===== Text =====
Disabilities and Their Value.
by Harold St John
IN the days of David, a curious statute was laid down for the guidance of future generations in Israel, viz., "That the blind and the lame must not enter into the house of God." It remained in force for over 1,000 years, as we see in the case of the cripple laid outside the Gate Beautiful; its meaning plainly being that human infirmity and weakness unfit us for the presence and service of God (II Sam. 5: 7, 8).
The Evangelist Matthew, who delights in showing how the Word of Christ transcends all that had been said "by them of old time," points out that on the occasion of our Lord's triumphal entry into Jerusalem, the blind and the lame came to Him in the Temple and He healed them. He evidently wishes us to understand that God is quite willing to repair broken tools and to enlist healed cripples in His army.
The subject is so important that I feel I should cite other illustrations of the working of the same law before I venture to draw any deductions.
First, then, we go back to the thorn-bush where Jehovah met Moses and showed him His goodwill; Moses is sent to deliver Israel from the hand of Pharaoh, but he objects, saying, "O Lord, I am not eloquent, for I am slow of speech and of a slow tongue."
Now mark the Divine answer, "Who hath made man's mouth, or who maketh a man dumb or deaf, or seeing or blind? Have not I the Lord?" (Exod. 4).
Jehovah claims that He is man's Creator, and the omnipotent Author of all his gifts and defects; He determines the quality, measure, and number of our talents, and accepts responsibility for their incompleteness. Nor does He suggest that these shall be lessened.
Again, in John 9, we read how our Lord was leaving the Temple and saw a man blind from his birth. His disciples immediately challenge their Master, asking, "Rabbi, who did sin, this man or his parents that he should be born blind?" The Lord declines to discuss the dark mystery of the origin of sin, but lifts their eyes to the end in view: "Neither did this man sin, nor his parents, but that the works of God should be made manifest in Him." Plainly, His purpose was that that man's condition should be made to serve the glory of God, both in the sufferer and in the spectators, for it is he whom the Lord loveth that He chasteneth. No one wastes his time purifying iron, but the refiner is prodigal in his patience when he has an ingot of gold in his crucible.
=====
#### Exercise aim
Name every Bible passage in the essay on disabilities that is cited with a chapter number, using the form the essay gives.
===== Provided material =====
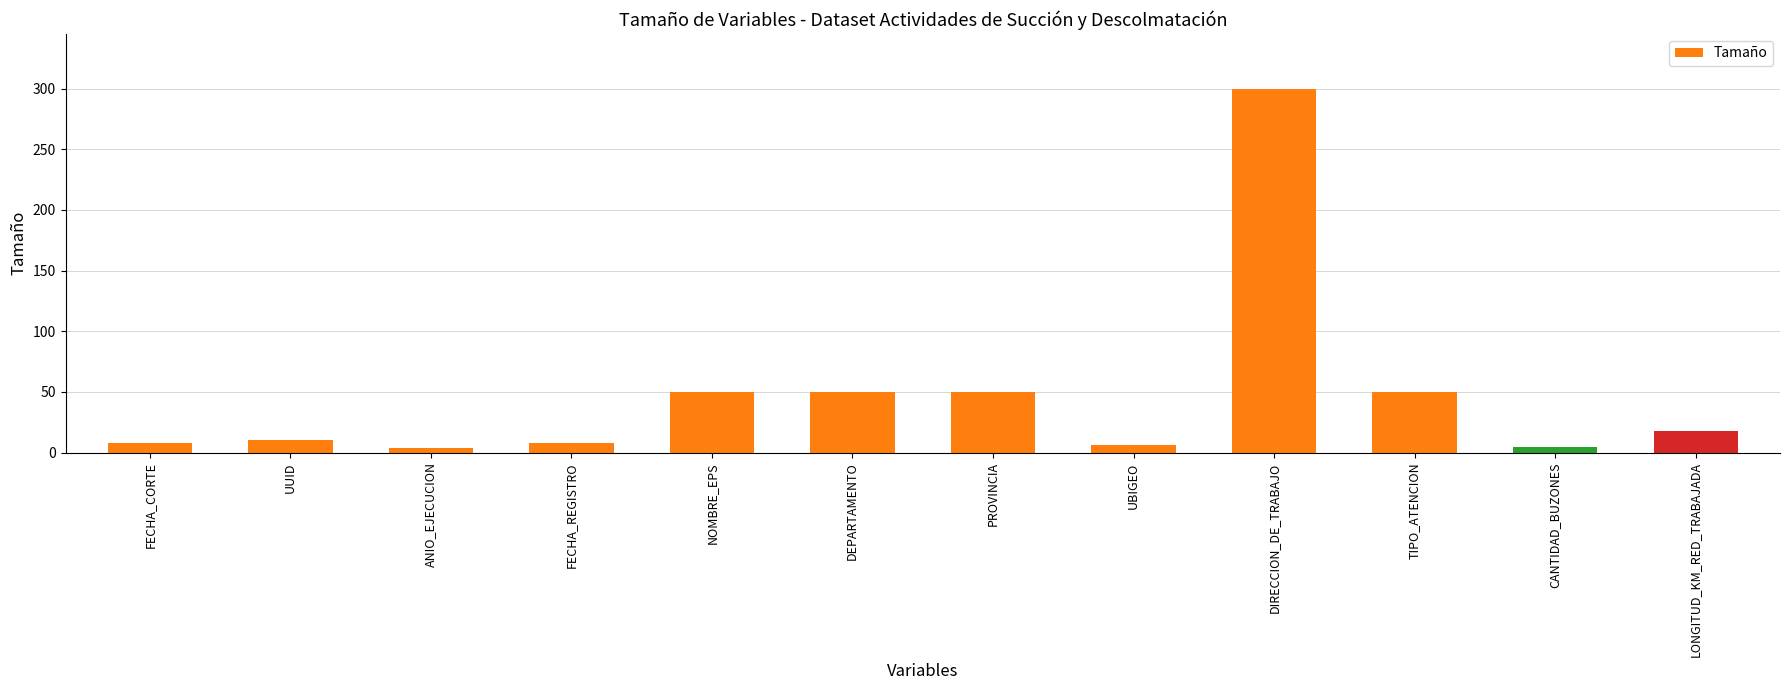

Is it true that the value at FECHA_REGISTRO is 8?

True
=====
#### Exercise output
II Sam. 5: 7, 8
Exod. 4
John 9